━━ Supplied material

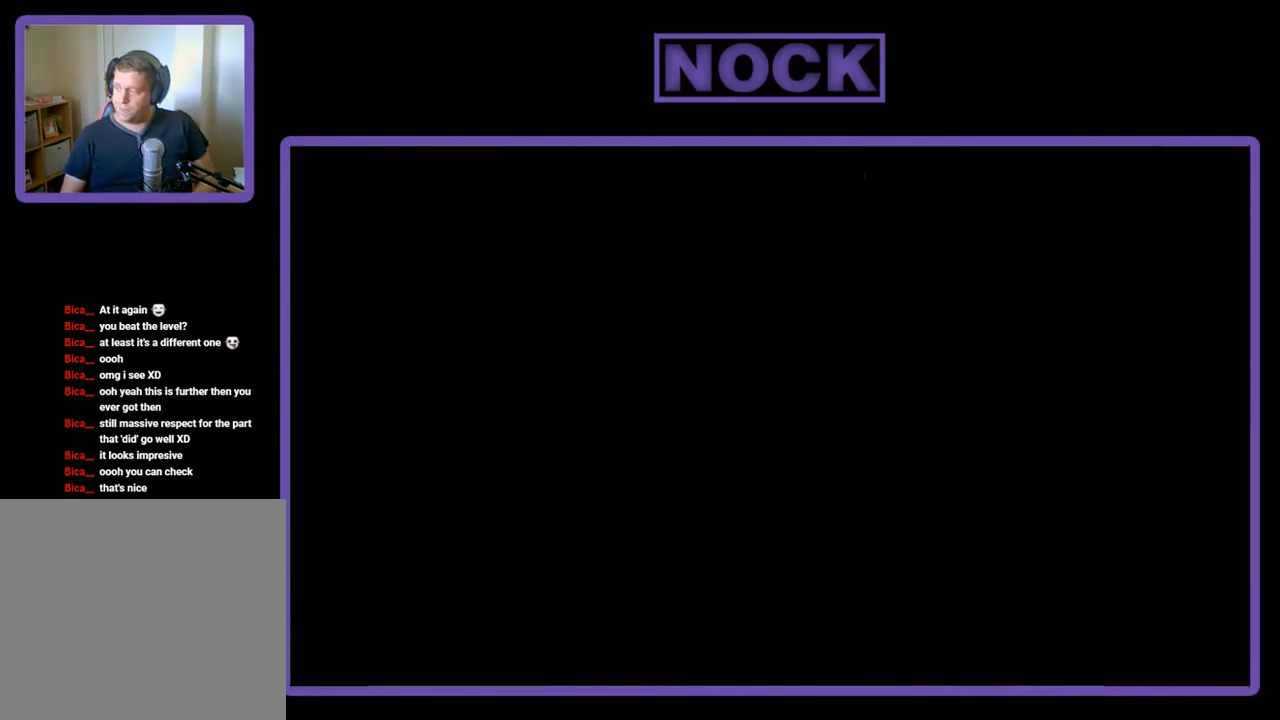
{"buttons": ["R2"], "left_stick": "center", "events": [[183, "R2", "down"]]}
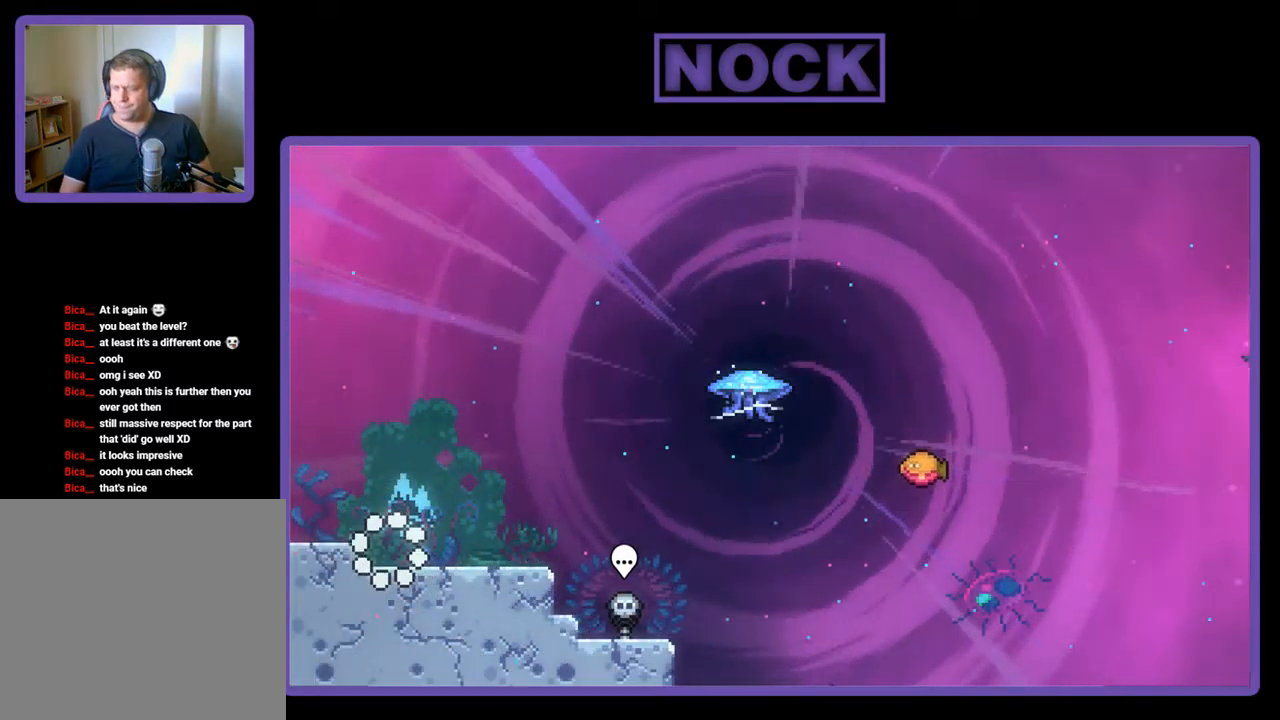
{"buttons": ["R2", "DPAD_RIGHT"], "left_stick": "center", "events": [[450, "DPAD_RIGHT", "down"]]}
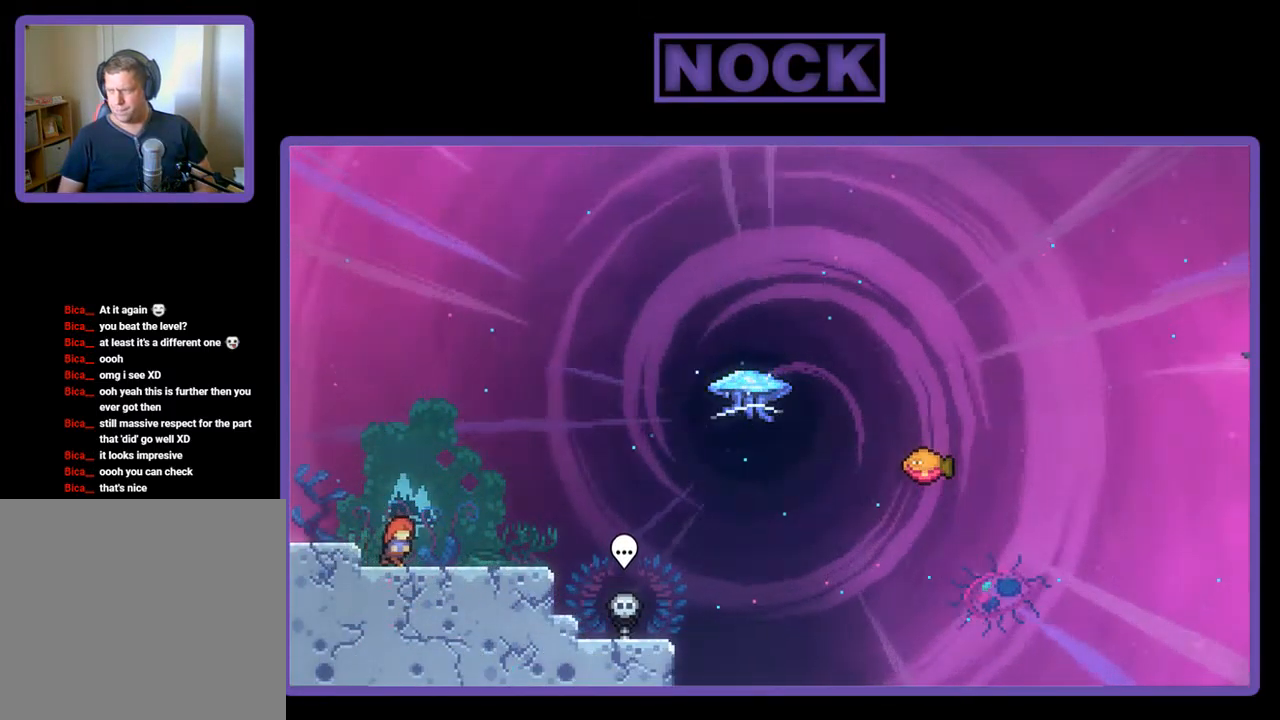
{"buttons": ["R2", "DPAD_DOWN", "DPAD_RIGHT"], "left_stick": "center", "events": [[17, "DPAD_RIGHT", "up"], [183, "CROSS", "down"], [350, "CROSS", "up"], [383, "DPAD_DOWN", "down"], [417, "DPAD_RIGHT", "down"]]}
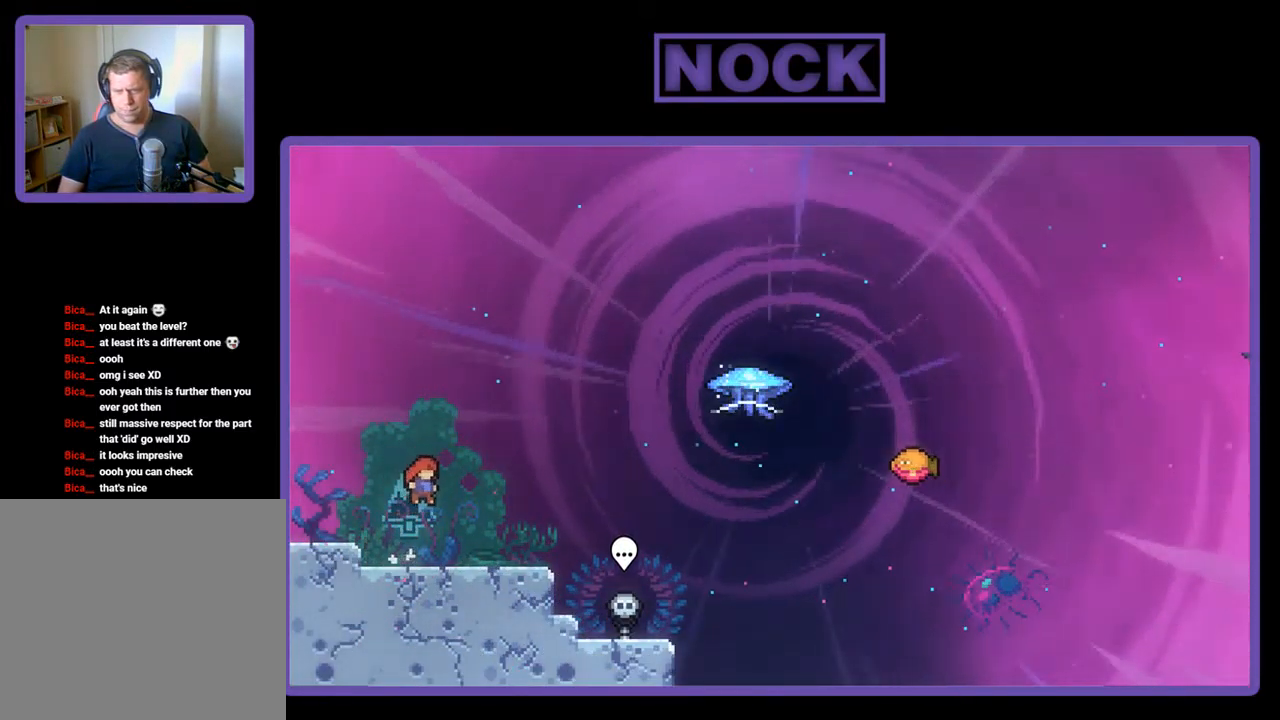
{"buttons": ["R2", "DPAD_RIGHT"], "left_stick": "center", "events": [[117, "CIRCLE", "down"], [217, "CIRCLE", "up"], [317, "CROSS", "down"], [317, "DPAD_DOWN", "up"], [484, "CROSS", "up"]]}
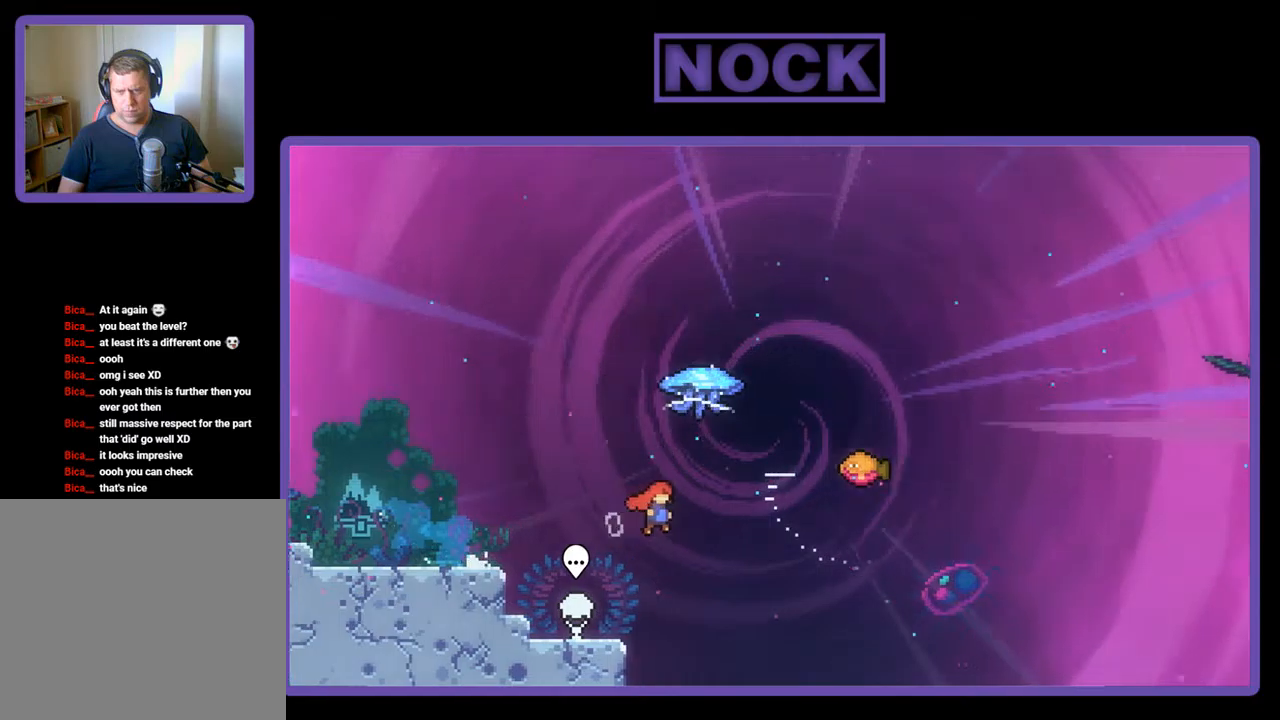
{"buttons": ["R2", "DPAD_RIGHT"], "left_stick": "center", "events": [[17, "DPAD_UP", "down"], [50, "DPAD_RIGHT", "up"], [84, "CIRCLE", "down"], [217, "CIRCLE", "up"], [250, "DPAD_RIGHT", "down"], [317, "DPAD_UP", "up"]]}
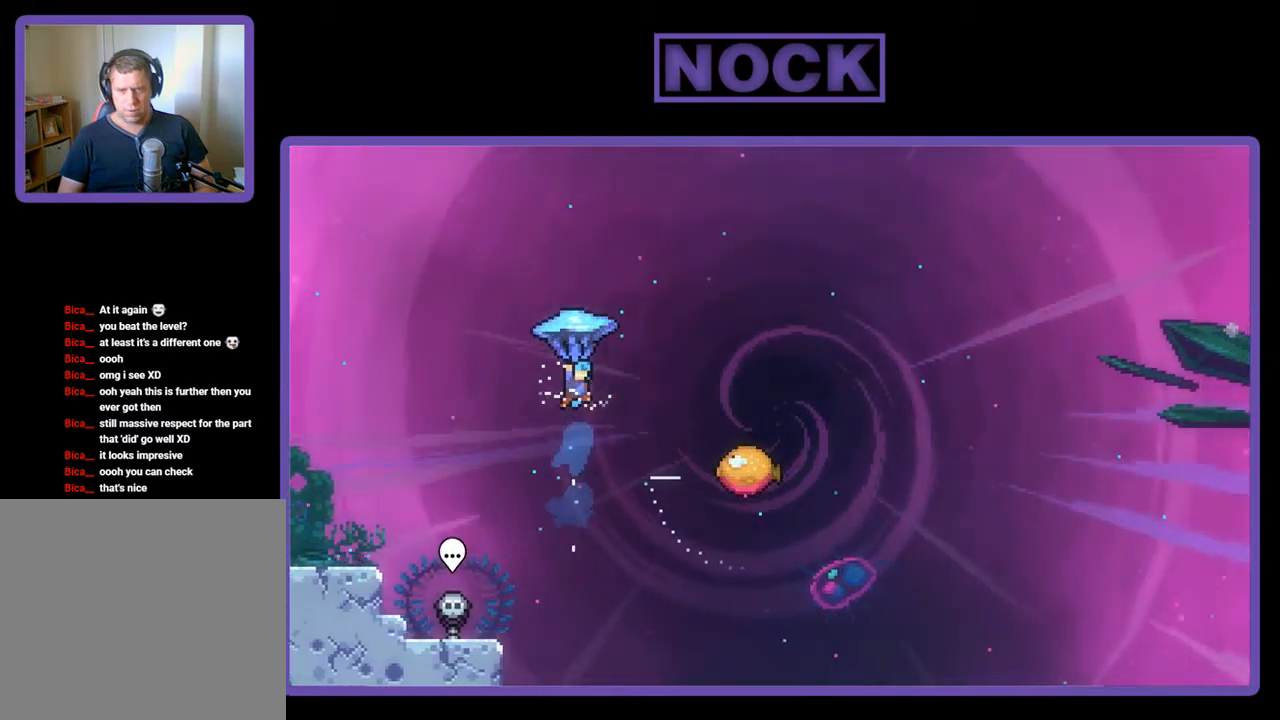
{"buttons": ["R2", "DPAD_RIGHT"], "left_stick": "center", "events": []}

━━━━

**What the task requires:** Gather each line in the data that holds the string "CIRCLE".

**The completed task:**
{"buttons": ["R2", "DPAD_RIGHT"], "left_stick": "center", "events": [[117, "CIRCLE", "down"], [217, "CIRCLE", "up"], [317, "CROSS", "down"], [317, "DPAD_DOWN", "up"], [484, "CROSS", "up"]]}
{"buttons": ["R2", "DPAD_RIGHT"], "left_stick": "center", "events": [[17, "DPAD_UP", "down"], [50, "DPAD_RIGHT", "up"], [84, "CIRCLE", "down"], [217, "CIRCLE", "up"], [250, "DPAD_RIGHT", "down"], [317, "DPAD_UP", "up"]]}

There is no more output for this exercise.